I'm proud to say we're going to have a great time and raise a metric ton of money for that cause...we've had to turn away teams due to the response, and vendors and retailers have donated with ridiculous generosity.

Looking forward to 18 holes of beverages, cigars and I suppose they'll make me hit a golf ball too...I usually find one out of five....:brick:


----------



## duckman (Jan 21, 2008)

Mmmm..tequila. Looks like it was a lot of fun! I'd like to get out one day and learn how to golf.:huh:


----------



## Doogie (Oct 15, 2007)

19 under. sounds like someone brought an eraser.


----------



## nativetexan_1 (Jan 1, 2008)

... and fun was had by all, apprently.


----------



## cusccrstud21 (Mar 20, 2008)

i can't wait for the courses up here to start opening up...i need to play!


----------



## threecrazychefs (Jan 15, 2008)

Looks a good time.
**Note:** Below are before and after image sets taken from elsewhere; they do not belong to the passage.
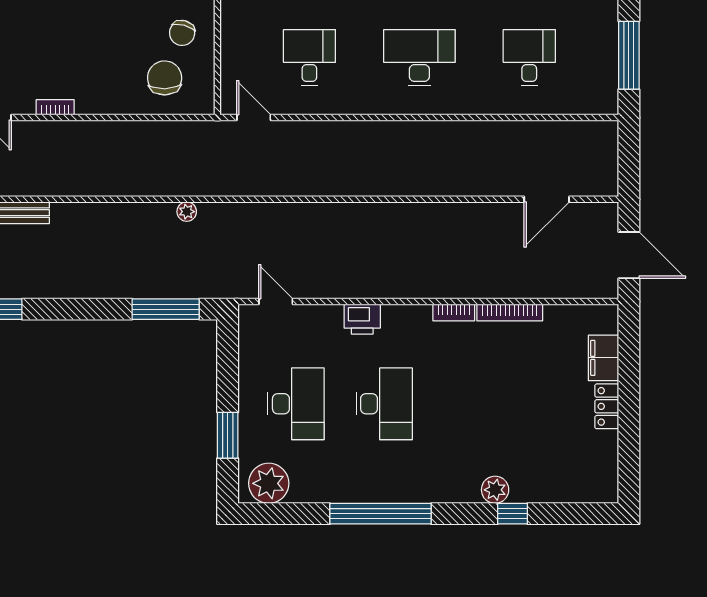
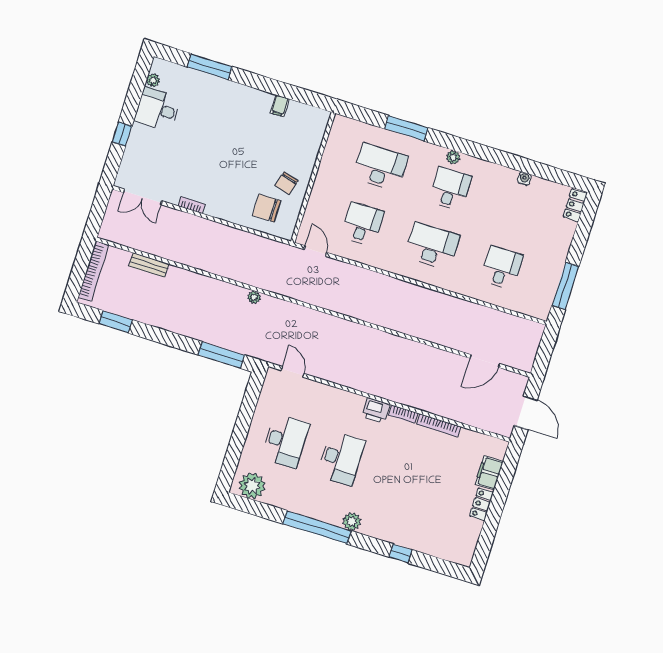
chair: (165, 78) -> (267, 208), turned -88
printer: (362, 319) -> (376, 410), moved
window: (228, 435) -> (236, 447), removed
plant: (495, 490) -> (352, 522), moved

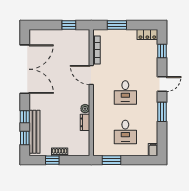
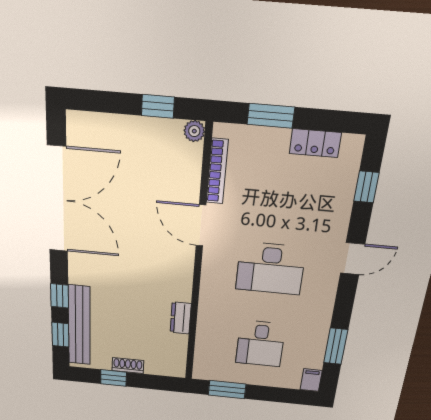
locker: (147, 35) -> (315, 143), moved
desk: (125, 93) -> (270, 268), width x1.37
plant: (85, 109) -> (194, 131), moved
window: (162, 112) -> (336, 346), moved

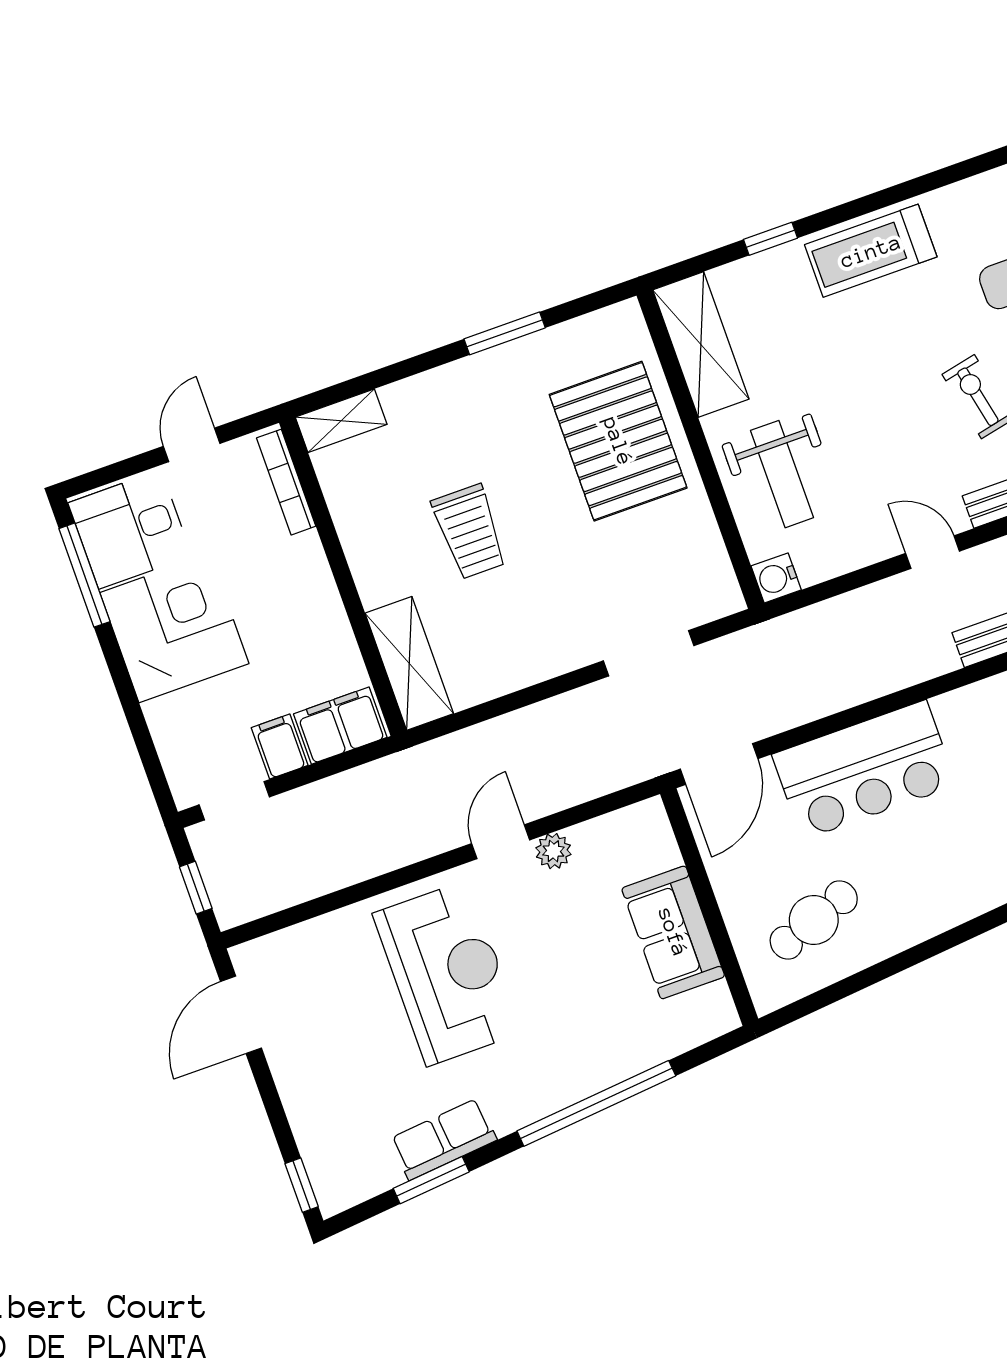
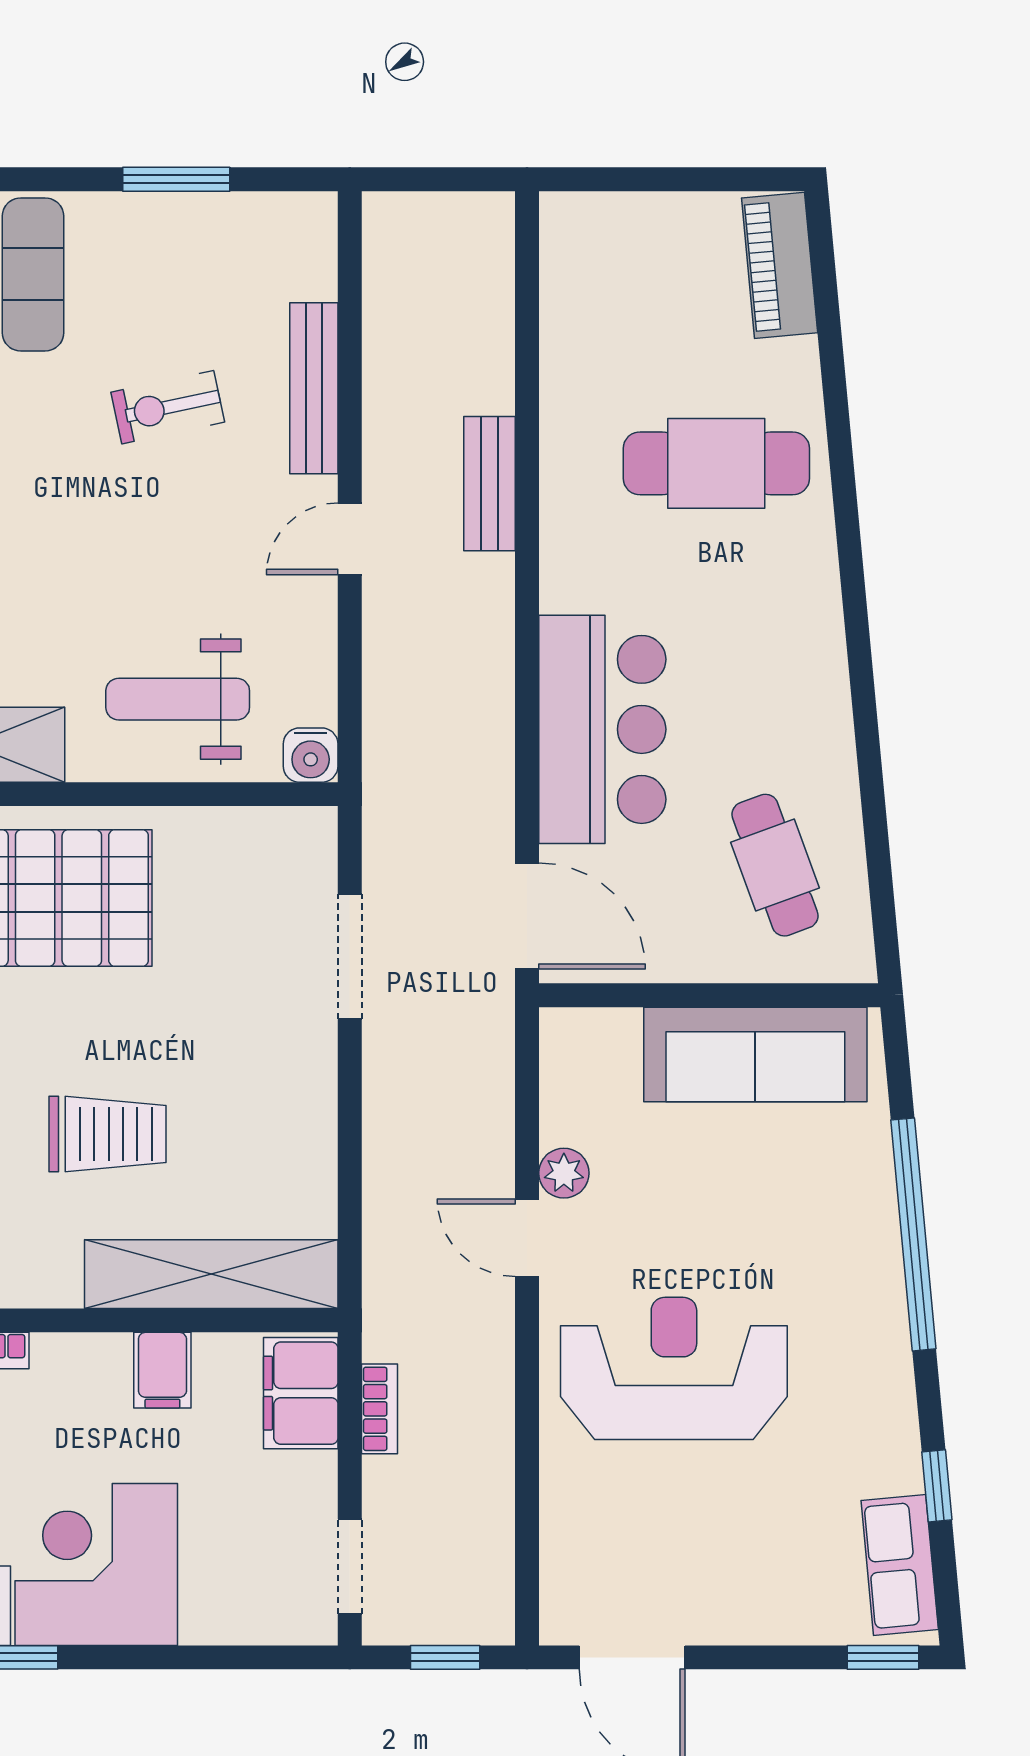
weight bench: (782, 474) -> (178, 699), turned 180
shelving: (409, 663) -> (211, 1274), width x1.47
filing cabinet: (280, 747) -> (162, 1370), moved, turned -90
bookcase: (349, 783) -> (379, 1409), added
sofa: (673, 932) -> (755, 1054), width x1.36
row of seats: (443, 1139) -> (900, 1565), moved
window: (431, 1180) -> (937, 1486), width x0.67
I liked the club wrapped around the cart, nice touch.


----------



## nativetexan_1 (Jan 1, 2008)

Move on down to Texas, ours don't close for the winter. Why? We have no real winter.


----------



## amateurke (Mar 28, 2008)

Looks like you guys had a blast!


----------



## tobacmon (May 17, 2007)

UPDATE--my group placed 1st. / 2nd. flight in the Norfolk Sheriffs Office 15th. Annual golf tournament. ---Swaeeet time and saw many friends of mine that are in Law enforcement. These guys are some great people and it is always nice to get out with them 2-3 times a season for some great events.

Wish me luck for my next attempt in the NCIS/FBI tournament in June.

Last years and this years tournament---

View attachment 14992
View attachment 14993


----------



## Wunderdawg (May 1, 2008)

Ditto what Native said......We never close!!!!!


----------